● **本文抜粋**
--*--

【犬の血尿|ストルバイト尿路結石症】溶ける尿路結石症|食べ物・治療法など獣医師が詳しく解説2020年11月20日
【犬の血尿|ストルバイト尿路結石症】溶ける尿路結石症|食べ物・治療法など獣医師が詳しく解説
尿路結石症は多くの犬で発症する泌尿器疾患です。
尿石形成の危険因子として、犬種、性別、年齢、食事構成、水分摂取量、尿路感染症、環境、薬剤投与などが挙げられます。
尿路結石症を患う犬の80%以上がストルバイトとシュウ酸カルシウムが原因です。
若齢の犬ではストルバイト、高齢ではシュウ酸カルシウムが多く発生します。
ストルバイト尿路結石症の分類
ストルバイト結石症は、感染誘発性ストルバイト結石症と無菌性ストルバイト結石症に分類されます。
犬では感染性が7割、無菌性が3割を占めると言われています。
前述のように犬では感染誘発性、猫では無菌性のストルバイト結石症が多く発生します。

--*--

● **記録**
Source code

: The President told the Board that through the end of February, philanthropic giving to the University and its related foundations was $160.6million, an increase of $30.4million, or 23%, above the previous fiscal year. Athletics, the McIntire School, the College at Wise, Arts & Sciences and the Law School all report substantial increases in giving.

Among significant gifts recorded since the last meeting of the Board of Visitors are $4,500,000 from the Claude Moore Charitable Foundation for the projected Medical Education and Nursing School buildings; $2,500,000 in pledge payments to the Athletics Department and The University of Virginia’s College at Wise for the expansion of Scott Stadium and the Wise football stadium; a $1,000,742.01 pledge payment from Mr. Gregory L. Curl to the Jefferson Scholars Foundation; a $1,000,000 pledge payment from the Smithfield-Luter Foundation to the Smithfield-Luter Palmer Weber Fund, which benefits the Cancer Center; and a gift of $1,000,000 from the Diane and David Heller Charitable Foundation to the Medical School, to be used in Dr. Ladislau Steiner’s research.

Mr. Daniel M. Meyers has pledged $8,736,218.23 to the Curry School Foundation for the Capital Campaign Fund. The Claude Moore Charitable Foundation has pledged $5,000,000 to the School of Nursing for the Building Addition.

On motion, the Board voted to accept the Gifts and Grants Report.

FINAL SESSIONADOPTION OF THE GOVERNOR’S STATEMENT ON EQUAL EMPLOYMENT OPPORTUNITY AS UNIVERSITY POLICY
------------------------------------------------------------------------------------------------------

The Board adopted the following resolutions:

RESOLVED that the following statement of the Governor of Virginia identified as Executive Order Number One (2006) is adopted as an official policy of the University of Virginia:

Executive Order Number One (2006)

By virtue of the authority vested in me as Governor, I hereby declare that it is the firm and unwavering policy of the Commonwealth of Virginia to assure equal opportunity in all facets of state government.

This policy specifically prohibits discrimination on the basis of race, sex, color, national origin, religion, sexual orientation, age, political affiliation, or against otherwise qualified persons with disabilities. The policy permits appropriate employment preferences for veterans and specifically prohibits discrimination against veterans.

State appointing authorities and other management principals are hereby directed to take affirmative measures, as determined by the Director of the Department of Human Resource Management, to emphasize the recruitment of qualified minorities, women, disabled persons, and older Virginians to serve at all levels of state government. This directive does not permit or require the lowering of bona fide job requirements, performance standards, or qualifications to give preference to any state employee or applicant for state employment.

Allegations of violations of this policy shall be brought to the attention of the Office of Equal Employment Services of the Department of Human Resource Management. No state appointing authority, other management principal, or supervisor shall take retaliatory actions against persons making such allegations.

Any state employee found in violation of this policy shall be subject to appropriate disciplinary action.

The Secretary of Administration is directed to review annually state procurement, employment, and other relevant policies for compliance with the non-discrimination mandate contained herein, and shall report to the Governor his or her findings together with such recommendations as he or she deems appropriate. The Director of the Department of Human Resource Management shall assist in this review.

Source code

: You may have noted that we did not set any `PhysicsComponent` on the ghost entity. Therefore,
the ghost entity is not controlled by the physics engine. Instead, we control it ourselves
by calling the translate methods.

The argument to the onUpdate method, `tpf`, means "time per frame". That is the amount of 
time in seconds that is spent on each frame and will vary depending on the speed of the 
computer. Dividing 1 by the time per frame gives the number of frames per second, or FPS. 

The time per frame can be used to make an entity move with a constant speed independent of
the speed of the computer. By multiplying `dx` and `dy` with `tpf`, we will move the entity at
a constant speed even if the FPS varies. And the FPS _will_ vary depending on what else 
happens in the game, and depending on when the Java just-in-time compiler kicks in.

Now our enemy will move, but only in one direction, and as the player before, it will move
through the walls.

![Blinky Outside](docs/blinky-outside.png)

--*--

● **作業指示**
犬の尿路結石症についての本文のうち、「尿路結石症を患う犬の80%以上がストルバイトとシュウ酸カルシウムが原因です。」から「前述のように犬では感染誘発性、猫では無菌性のストルバイト結石症が多く発生します。」までの部分を一字も変えずに書き出すこと。

● **期待される出力**
尿路結石症を患う犬の80%以上がストルバイトとシュウ酸カルシウムが原因です。
若齢の犬ではストルバイト、高齢ではシュウ酸カルシウムが多く発生します。
ストルバイト尿路結石症の分類
ストルバイト結石症は、感染誘発性ストルバイト結石症と無菌性ストルバイト結石症に分類されます。
犬では感染性が7割、無菌性が3割を占めると言われています。
前述のように犬では感染誘発性、猫では無菌性のストルバイト結石症が多く発生します。